UVM phases corresponding to SV Regions

Hi,

Can someone tell me the corresponding phases of UVM with SV regions.

For instance, can we say that build phase and connect phase are equivalent to Elaboration phase in Verilog/System Verilog, and the Run phase is equivalent to “Preponed to Postponed” region of SV.

In reply to mukul1996:

In some respects you can say that the UVM phases are similar to the simulation stages of elaboration, run-time execution, and termination. However, all UVM phases execute in the active SystemVerilog event region.

Some of the UVM phase names come straight from SystemC, like
end_of_elaboration
and
start_of_simulation
also mimicking the stages of simulation. The major difference between the elaboration stages of simulation, and the similar stages in UVM and SystemC is they are all executing at run time. We can randomize and dynamically modify the testbench architecture. That is something that cannot be done with the elaboration of an RTL DUT.

In reply to mukul1996:

You are interpreting UVM phase wrong way. It’s not related to SV regions.
Systemverilog regions is related to event. Like on which event what type of code eveluate.
Active Region :- booking assignment, RHS of nonblocking etc.
Preponed Region :- Concurrent Assertion will sample value.

In below link Ben explained, what kind of code eveluate in which SV region.
https://verificationacademy.com/forums/systemverilog/sampling-point-assertions

In, UVM phase are structure way to simulate Design under test.
Like, build_phase. :- creating component.
connect_phase. :- makeing connection between component
run_phase. :- driving actual stimulas to degign.
Please, see below link to know about phases.
https://verificationacademy.com/verification-methodology-reference/uvm/docs_1.1c/html/files/base/uvm_common_phases-svh.html

Thanks!

Hi Dave,

You mentioned :

However, all UVM phases execute in the active SystemVerilog event region.

But this should happen if the top of the UVM Testbench is declared as “module” correct?
If the UVM Testbench top is declared as “program” then the execution of UVM phases will happen at the REACTIVE region of SystemVerilog, right?

Can you please confirm?

Thank you.

In reply to chavhector:

The process that calls uvm_pkg::run_test() determines which region the phases execute in. If that happens to be from an initial block declared in a program, then yes, the UVM phases execute in the reactive region. But don’t forget there could be other testbench code executing in an interface or other modules that complicates which region your testbench code is running in. For that reason and many others, we strongly advise against the use program blocks.

One more thing I would like to add in @chavhector 's question. If UVM Phases runs in active region, but we sometimes use clocking blocks events and waits in uvm_driver, clocking block runs in observed region, how is that managed then?

In reply to mukul1996:

Before answering that, let me reiterate that by using clocking blocks to communicate with the DUT, program block are unnecessary and yet another reason not to use them.

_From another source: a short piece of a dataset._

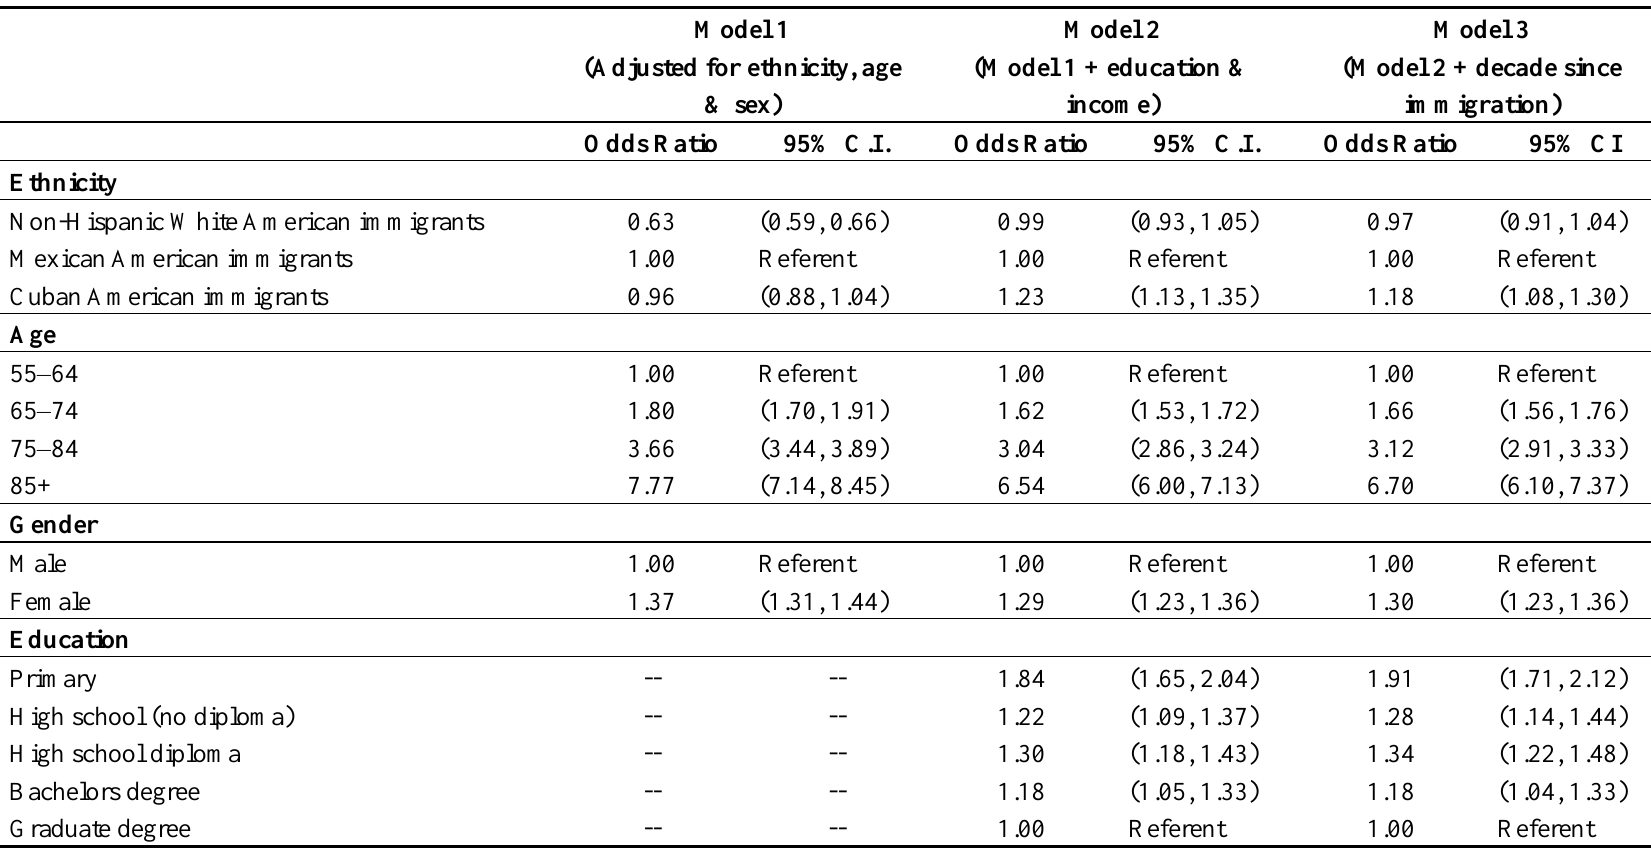
Table 6. Logistic regression analyses of functional limitations status for Mexican American immigrants, Cuban American Immigrants & non-Hispanic White immigrants aged 55 and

Clocking block inputs are sampled in the preponed region and clocking block outputs are driven in the reactive region regardless of whether using modules or programs with clocking blocks. But even worse, clocking block events are intended to be triggered by events in the active region. If you try generating a clock in the reactive region by creating a UVM clock driving agent, that can lead to races with input sampling. (See section 14.13 Input sampling in the IEEE 1800-2017 SystemVerilog LRM.

To answer your question, once a process starts in a particular region, it remains executing in that region. If an process is waiting on event that gets triggered in a different region, it will wait until the scheduler gets back to the original region to resume the process.

Hello Dave,

I’m currently struggling with a testbench with several agents that I need to run in Strato. My main concern is that the testbench is written as a program and changing in to module generates a load of errors (I suspect these errors come from the UVM queues and checkers being misaligned because of how events are executed from Program vs Module.
Is there a strategy you may recommend to follow to fix the testbench to match the “program” behavior? I don’t care if we have to use non-synthesizable code now (that I can fix later).

Appreciate any suggestions you may have.

– Hector.

In reply to chavhector:

It’s hard to provide general advice without seeing more of the structure of your testbench. I doubt you can do that adequately here on this forum. It could be as simple as adding a #1 after every @(posedge clk) in your monitor code, but I do know that is a problem for emulation.

I suggest working with your tool vendor so you can share more of your code and make sure you are on a compatible methodology path.